In una conferenza stampa svoltasi questo mercoledì a Vienna, spiega un comunicato ricevuto da ZENIT, il presule ha spiegato che i cristiani iracheni hanno sofferto in modo indicibile negli ultimi cinque anni.

Monsignor Sako è intervenuto su invito dell’associazione caritativa cattolica internazionale Aiuto alla Chiesa che Soffre (ACS) e delle organizzazioni Christian Solidarity International in Austria e Pro Oriente, ricordando che questo lustro di guerra è costato la vita a 750 cristiani, tra cui l’Arcivescovo di Mosul, monsignor Paulos Faraj Rahho.

“200.000 cristiani hanno abbandonato il Paese, il che è una tragedia per noi”, ha confessato, chiedendo aiuto per i fedeli perché possano restare in Iraq o tornare nelle proprie case.

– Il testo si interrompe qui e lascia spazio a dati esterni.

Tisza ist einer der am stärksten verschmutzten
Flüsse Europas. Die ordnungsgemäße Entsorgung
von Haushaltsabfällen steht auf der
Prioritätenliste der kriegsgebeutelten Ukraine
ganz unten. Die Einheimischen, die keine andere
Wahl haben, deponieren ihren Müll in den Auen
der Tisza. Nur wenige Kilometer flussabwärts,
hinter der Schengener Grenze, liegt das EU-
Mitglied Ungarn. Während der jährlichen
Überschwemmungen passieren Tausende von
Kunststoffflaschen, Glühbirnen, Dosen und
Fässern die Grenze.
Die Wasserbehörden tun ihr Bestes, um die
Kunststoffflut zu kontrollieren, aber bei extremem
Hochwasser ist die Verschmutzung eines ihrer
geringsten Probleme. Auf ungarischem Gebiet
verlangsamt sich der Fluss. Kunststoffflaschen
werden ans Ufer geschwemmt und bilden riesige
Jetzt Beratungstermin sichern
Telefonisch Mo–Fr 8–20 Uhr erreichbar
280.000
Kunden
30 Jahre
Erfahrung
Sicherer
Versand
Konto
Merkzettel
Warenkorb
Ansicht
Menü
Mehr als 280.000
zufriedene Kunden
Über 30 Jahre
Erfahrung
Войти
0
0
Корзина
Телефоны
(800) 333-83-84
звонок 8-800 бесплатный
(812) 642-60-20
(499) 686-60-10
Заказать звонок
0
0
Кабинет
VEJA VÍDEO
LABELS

L’Arcivescovo ha segnalato che gli emigrati, ora presenti soprattutto in Siria, Giordania, Libano e Turchia, rappresentano “una grande sfida per la Chiesa” e che molte famiglie vivono sfollate in piccole località del nord dell’Iraq dove è molto difficile trovare lavoro.

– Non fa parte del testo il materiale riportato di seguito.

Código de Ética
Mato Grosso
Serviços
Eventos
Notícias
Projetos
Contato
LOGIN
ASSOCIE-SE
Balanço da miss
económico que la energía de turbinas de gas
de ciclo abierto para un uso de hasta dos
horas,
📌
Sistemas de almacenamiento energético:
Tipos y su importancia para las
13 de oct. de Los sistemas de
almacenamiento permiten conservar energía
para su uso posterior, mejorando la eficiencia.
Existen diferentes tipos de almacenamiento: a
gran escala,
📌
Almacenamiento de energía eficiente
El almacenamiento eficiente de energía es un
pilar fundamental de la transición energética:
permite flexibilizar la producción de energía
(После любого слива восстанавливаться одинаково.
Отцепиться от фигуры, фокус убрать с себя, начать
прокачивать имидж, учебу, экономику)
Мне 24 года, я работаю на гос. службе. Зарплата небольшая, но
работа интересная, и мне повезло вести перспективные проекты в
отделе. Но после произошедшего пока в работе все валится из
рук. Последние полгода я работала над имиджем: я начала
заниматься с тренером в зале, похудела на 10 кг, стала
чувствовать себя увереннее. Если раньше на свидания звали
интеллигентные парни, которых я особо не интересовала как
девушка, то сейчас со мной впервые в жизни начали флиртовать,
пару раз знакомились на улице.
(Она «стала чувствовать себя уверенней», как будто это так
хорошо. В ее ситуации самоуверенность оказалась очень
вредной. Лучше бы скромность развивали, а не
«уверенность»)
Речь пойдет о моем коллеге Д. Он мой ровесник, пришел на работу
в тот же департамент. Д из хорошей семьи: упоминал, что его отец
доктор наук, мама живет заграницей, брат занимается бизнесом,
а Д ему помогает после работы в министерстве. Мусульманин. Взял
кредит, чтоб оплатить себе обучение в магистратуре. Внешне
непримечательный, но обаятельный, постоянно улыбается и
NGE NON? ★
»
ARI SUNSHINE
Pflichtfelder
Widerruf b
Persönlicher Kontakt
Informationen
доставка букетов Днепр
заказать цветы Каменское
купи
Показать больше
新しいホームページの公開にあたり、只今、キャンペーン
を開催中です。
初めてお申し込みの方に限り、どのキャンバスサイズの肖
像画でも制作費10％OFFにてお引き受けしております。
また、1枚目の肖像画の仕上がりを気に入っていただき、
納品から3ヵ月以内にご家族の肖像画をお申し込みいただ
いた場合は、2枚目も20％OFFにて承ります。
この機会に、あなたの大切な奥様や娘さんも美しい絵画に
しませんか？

Ringraziando ACS, Christian Solidarity International in Austria e Pro Oriente per l’aiuto che offrono – perché “in questo modo contribuiscono a che i cristiani non emigrino nonostante la loro situazione difficile” –, ha chiesto anche che si eserciti una maggiore pressione politica sull’Iraq.

A suo avviso, “è una vergogna” che non si rispettino i diritti umani dei cristiani, perché anche loro sono cittadini iracheni. Sono infatti presenti da 2.000 anni nel Paese, ha osservato, e con la loro espulsione si perderebbe anche una parte della cultura e della storia dell’Iraq.

Malgrado le difficoltà, rivela, i cristiani non demordono. “Abbiamo molti problemi, ma anche molte speranza. Non abbiamo paura, ma vogliamo convivere in pace con i musulmani iracheni”.

Per il presule il dialogo tra le due religioni è possibile, “non dal punto di vista teologico, ma come un ‘dialogo della vita’”, ma è anche necessario che i musulmani riflettano sul nuovo concetto di “libertà responsabile” dell’uomo e compiano un’interpretazione del Corano adatta ai tempi.

“I musulmani vivono come nel VII secolo, e questo è un problema”, ha osservato.

Allo stesso modo, è problematico che molti iracheni identifichino le truppe statunitensi – che secondo la popolazione hanno invaso il Paese per combattere l’islam – con i cristiani, ma suscita preoccupazione anche il ritiro delle truppe, perché in questo momento il problema principale del Paese è la mancanza di sicurezza, e l’esercito e la polizia iracheni non sono abbastanza forti.

“Sotto il regime di Saddam avevamo sicurezza e non avevamo libertà. Oggi abbiamo libertà, ma abbiamo anche il problema della sicurezza”, ha concluso.